25. The Company knew, or was reckless in not knowing, that the financial statements included in the Form 10-SB were materially false and misleading. Based on the foregoing, the Company violated Section 10(b) of the Exchange Act and Rule 10b-5 thereunder.


Based on the foregoing, the Commission deems it appropriate to accept the Offer submitted by Secure Sign, Inc. Accordingly, IT IS HEREBY ORDERED pursuant to Section 21C of the Exchange Act that:

Secure Sign, Inc. cease and desist from committing or causing any violations or any future violations of Section 10(b) of the Exchange Act and Rule 10b-5 thereunder.

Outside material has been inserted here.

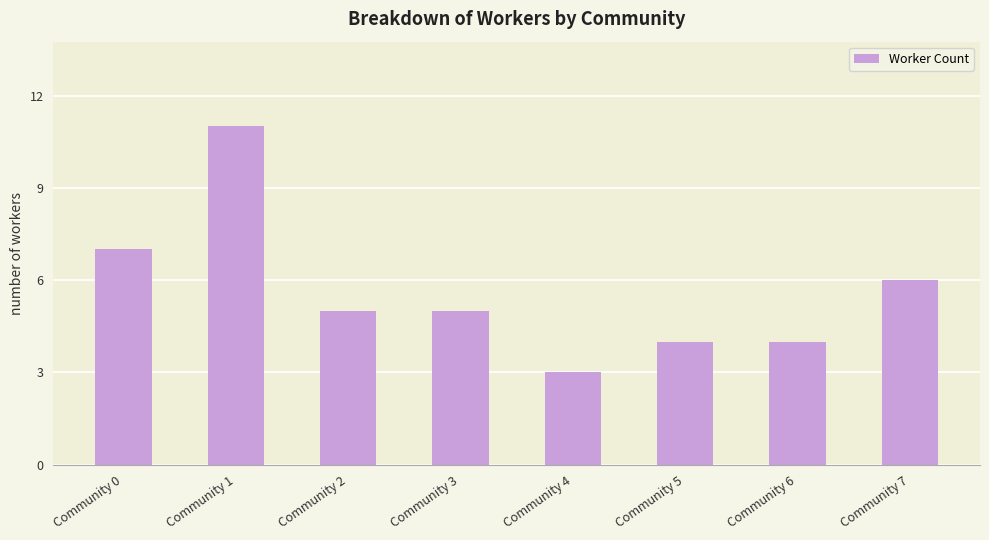

At which label is the value closest to 7?

Community 0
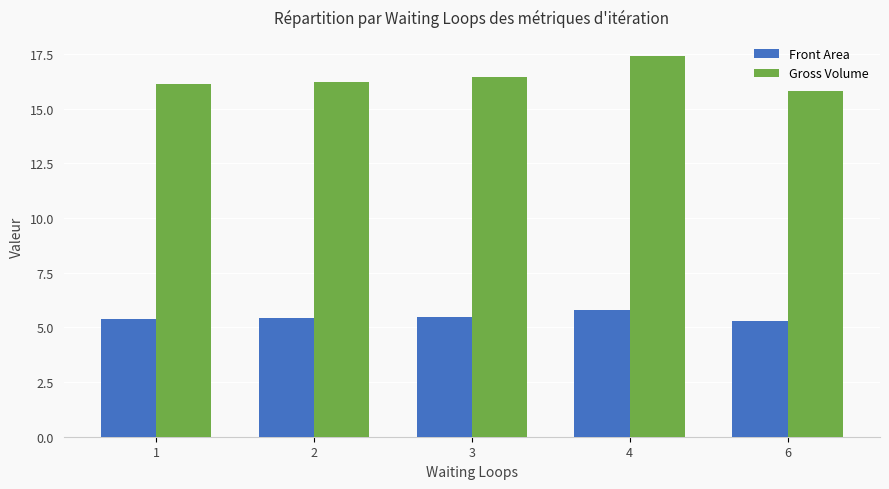

How many bars are there in each group?

2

For the Commission, by its Secretary, pursuant to delegated authority.

Jonathan G. Katz


1 The findings herein are made pursuant to the Company's Offer and are not binding on any other person or entity in this or any other proceeding.
2 During the relevant period, the Company operated under the name Consolidated Data, Inc. In February 2000, the Company changed its name to YourBankOnline.com, the name under which this proceeding was initiated. The Company changed its name to Secure Sign, Inc. in November 2000. For purposes of clarity, respondent Secure Sign, Inc. is referred to as "the Company" in the Offer and the Order.